On his head was a small nursey hat thing. Around his shoulders a stethoscope.
‘How are you feeling this evening, Ms Marion?’ Nurse Reece said. He had lipstick on. I have to admit, it suited him. Green wasn’t the right colour eye shadow for him, though. Perhaps I’d tell him one day.
‘I’m feeling very poorly,’ I said, still trying to decide on the whereabouts of my stalker. ‘I’m so glad you’re here to help me, nurse. But my eyes can’t cope with all this light.’ I dimmed the lights down so far that – yes – I could now see the reflection of Preston’s arm in the bay window. Not wanting Nurse Reece to see the same, I closed the grey curtains.
‘What do you think is wrong with me?’
‘I think you need a big cock in your cunt,’ he said.
‘Really?’ I said. ‘Is that it? All that work and that’s it? Straight onto the cock-in-cunt thing?’
He lifted the dress a little and there it was – the cock that he intended for my cunt.
‘Oh yeah, baby.’
‘Oh yeah, baby?’ I repeated. ‘Goddam it. Get down.’
‘What?’
‘Sit on the sofa. You’re a bollocks nurse.’ I slowly unzipped the dress all the way and took it off him. He looked hilarious dressed in nothing but stockings, heels and a hard on.
‘Let me be the nurse,’ I said. ‘Kneel on the couch and do as I say.’
*
I do hope Preston appreciated all the effort I made. Bum high in the air, pointed right at his screen hiding place. Careful unveiling, not too much, not too soon. Cunning use of filthy talk that he could easily
interpret
as being just for him. Heels on no matter how tricky the position. After Reece had reached his
Code Red! Code Red! Code Red!
I locked myself and Reece in the bathroom long enough for Preston to exit the flat.
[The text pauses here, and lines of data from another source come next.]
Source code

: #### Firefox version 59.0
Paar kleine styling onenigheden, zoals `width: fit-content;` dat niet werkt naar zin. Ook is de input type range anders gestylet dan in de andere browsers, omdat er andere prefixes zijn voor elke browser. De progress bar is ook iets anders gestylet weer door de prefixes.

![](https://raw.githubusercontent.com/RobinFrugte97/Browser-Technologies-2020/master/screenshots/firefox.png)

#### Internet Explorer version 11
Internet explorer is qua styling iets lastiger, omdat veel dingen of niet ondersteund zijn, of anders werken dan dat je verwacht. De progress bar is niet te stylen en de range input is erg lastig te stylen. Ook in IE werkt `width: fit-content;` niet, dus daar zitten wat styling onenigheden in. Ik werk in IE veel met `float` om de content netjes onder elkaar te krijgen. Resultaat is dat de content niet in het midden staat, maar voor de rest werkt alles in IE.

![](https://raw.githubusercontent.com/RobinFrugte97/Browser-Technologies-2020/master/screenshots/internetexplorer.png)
‘I thought you said you were never going to fall in love with me,’ Reece said as he lathered his pubic hair into a Santa beard. Mascara and green eye shadow was running down his chubby cheeks.
‘I won’t,’ I said. ‘Have you seen my pants?’ God, Reece was gross naked. He wasn’t overly fat, but he had man boobs. And his dick had shrivelled into the inch of gathered foreskin. Blah. I had to leave, forget the pants.
I would never fall in love with Reece.
No, but I might just do so with Preston.